Welsh and Herzing (2008) have also described preferential associations between kin for this species, indicating that long-term associations can be driven by family relationships. This species has also been observed to engage in active teaching of calves which probably increases their survival skills at an early age (Bender et al, 2008).
Natural predators include tiger sharks, bull sharks, and orcas.

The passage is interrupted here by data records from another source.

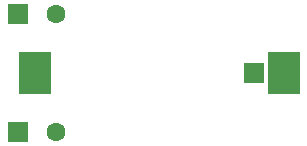
<source format=gbr>
%TF.GenerationSoftware,KiCad,Pcbnew,(5.1.6)-1*%
%TF.CreationDate,2022-09-21T11:03:18-04:00*%
%TF.ProjectId,Amiga-CR1220,416d6967-612d-4435-9231-3232302e6b69,rev?*%
%TF.SameCoordinates,Original*%
%TF.FileFunction,Soldermask,Top*%
%TF.FilePolarity,Negative*%
%FSLAX46Y46*%
G04 Gerber Fmt 4.6, Leading zero omitted, Abs format (unit mm)*
G04 Created by KiCad (PCBNEW (5.1.6)-1) date 2022-09-21 11:03:18*
%MOMM*%
%LPD*%
G01*
G04 APERTURE LIST*
%ADD10R,2.700000X3.600000*%
%ADD11R,1.800000X1.800000*%
%ADD12C,1.600000*%
G04 APERTURE END LIST*
D10*
%TO.C,U1*%
X149950000Y-117000000D03*
X171050000Y-117000000D03*
%TD*%
D11*
%TO.C,J1*%
X148500000Y-112000000D03*
%TD*%
%TO.C,J3*%
X168500000Y-117000000D03*
%TD*%
D12*
%TO.C,3V*%
X151750000Y-122000000D03*
%TD*%
%TO.C,GND*%
X151750000Y-112000000D03*
%TD*%
D11*
%TO.C,J2*%
X148500000Y-122000000D03*
%TD*%
M02*

</source>
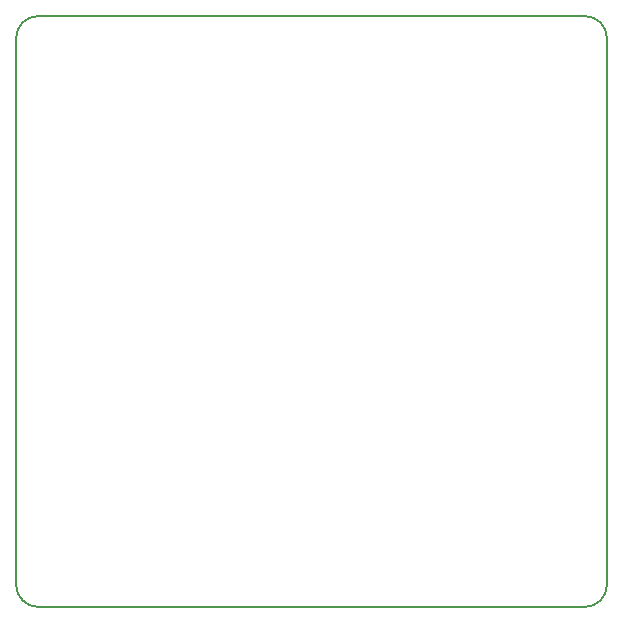
<source format=gbr>
G04 #@! TF.GenerationSoftware,KiCad,Pcbnew,(5.0.0)*
G04 #@! TF.CreationDate,2019-01-07T23:24:32-05:00*
G04 #@! TF.ProjectId,Audio_Breakout,417564696F5F427265616B6F75742E6B,rev?*
G04 #@! TF.SameCoordinates,Original*
G04 #@! TF.FileFunction,Profile,NP*
%FSLAX46Y46*%
G04 Gerber Fmt 4.6, Leading zero omitted, Abs format (unit mm)*
G04 Created by KiCad (PCBNEW (5.0.0)) date 01/07/19 23:24:32*
%MOMM*%
%LPD*%
G01*
G04 APERTURE LIST*
%ADD10C,0.150000*%
%ADD11C,0.200000*%
G04 APERTURE END LIST*
D10*
X99949000Y-101854000D02*
G75*
G02X101854000Y-99949000I1905000J0D01*
G01*
X148082000Y-99949000D02*
G75*
G02X149987000Y-101854000I0J-1905000D01*
G01*
X149987000Y-148082000D02*
G75*
G02X148082000Y-149987000I-1905000J0D01*
G01*
X101854000Y-149987000D02*
G75*
G02X99949000Y-148082000I0J1905000D01*
G01*
D11*
X99949000Y-101854000D02*
X99949000Y-148082000D01*
X101854000Y-149987000D02*
X148082000Y-149987000D01*
X149987000Y-101854000D02*
X149987000Y-148082000D01*
X101854000Y-99949000D02*
X148082000Y-99949000D01*
M02*

</source>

Prey species in the shallow waters include both bottom fish, flying fish and squid. In the Bahamas, where underwater observations have been possible (Herzing, 2004) this species feeds on a variety of fish from diverse families including conger eels (Congridae), snake eels (Ophichthidae), razorfish/wrasses (Labridae), flounder (Bothidae), snakefish (Synodontidae), needlefish (Belonidae), ballyhoo (Hemiramphidae), flying fish (Exocoetidae), and various species of squid (Doryteuthis). In the Gulf of Mexico this species has been observed in coordinated nocturnal feeding (Fertl and Wursig, 1995).
Unknown for the most part. Estimates vary from 3,213 for the northern Gulf of Mexico to over 52,000 for the east coast of the U.S. although survey methods are considered challenging. Most other areas have not been surveyed.
Data Deficient. Year Assessed: 2008. The species is widespread but abundance has not been estimated for the mid and eastern Atlantic. Bycatches in West Africa are of unknown scale and potentially large. This species may also be subject to targeted hunts in some Caribbean islands.
Some possible direct kills in the Caribbean and off West Africa. Incidental catches in fisheries off Brazil, the United States and Mauritania.
Abundance and bycatch in fisheries off West Africa are in need of investigation.